Samedi matin, trois migrants nigérians sont morts dans l'incendie de leur bâtiment de la cité HLM "Les Flamants", à Marseille, dans le sud de la France. Pris de panique, ils se sont défenestrés. Un enfant est toujours hospitalisé, entre la vie et la mort.
Malgré l’intervention rapide des pompiers, le bilan est dramatique. Samedi matin peu après 5h, un incendie déclenché dans un immeuble de la cité HLM "Les Flamants" a fait trois morts, des hommes de 20 à 30 ans de nationalité nigériane. Deux autres sont hospitalisés en urgence absolue, ainsi qu’un enfant de deux ou trois ans très gravement brûlé. Neuf autres personnes sont plus légèrement blessées, selon le bilan du parquet.

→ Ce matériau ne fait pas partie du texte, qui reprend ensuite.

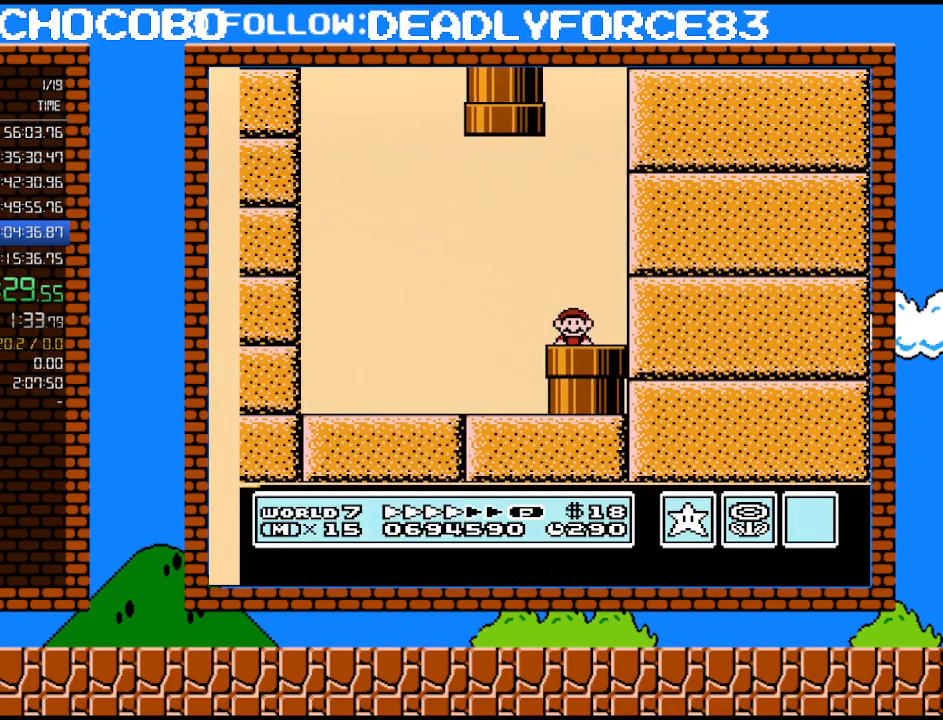
{"buttons": ["B", "DPAD_RIGHT"], "events": [[50, "DPAD_DOWN", "up"], [267, "DPAD_RIGHT", "down"]]}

Les victimes, paniquées par les flammes qui se propageaient dans le bâtiment, se sont défenestrées. Des draps noués pendant sur la façade de ce bâtiment d'une dizaine d'étages témoignaient samedi matin de la panique qui a saisi les occupants, affirme l’AFP. L'incendie s'est rapidement propagé par les gaines techniques, mais n'a pas atteint les appartements qui sont "indemnes de pénétration de fumée", a déclaré Dominique Laurens, procureure de Marseille lors d'un point presse.
Tensions entre les migrants et les trafiquants de drogue
"L'existence de deux départs de feu, l'un au sixième étage, l'autre dans la cage d'escalier" a conduit les enquêteurs sur une piste criminelle, a-t-elle ajouté.
À l'origine du drame, d’après la communauté nigériane : les trafiquants de drogue. "Les dealers nous terrifient. Ils ont des armes. Ils nous empêchent de dormir", a fait savoir à l’AFP Azeke Endurance, 30 ans. Selon la préfète de police, Frédérique Camilleri, présente sur les lieux dans la matinée, il y a bien "un point de deal (de drogue) notoire ici et il y a des tensions entre les habitants et les trafiquants".
Dominique Laurens le reconnaît elle aussi, la situation sur place est "extrêmement tendue", expliquant que dans la cage d'escalier du bâtiment, les tarifs des stupéfiants sont inscrits sur les murs.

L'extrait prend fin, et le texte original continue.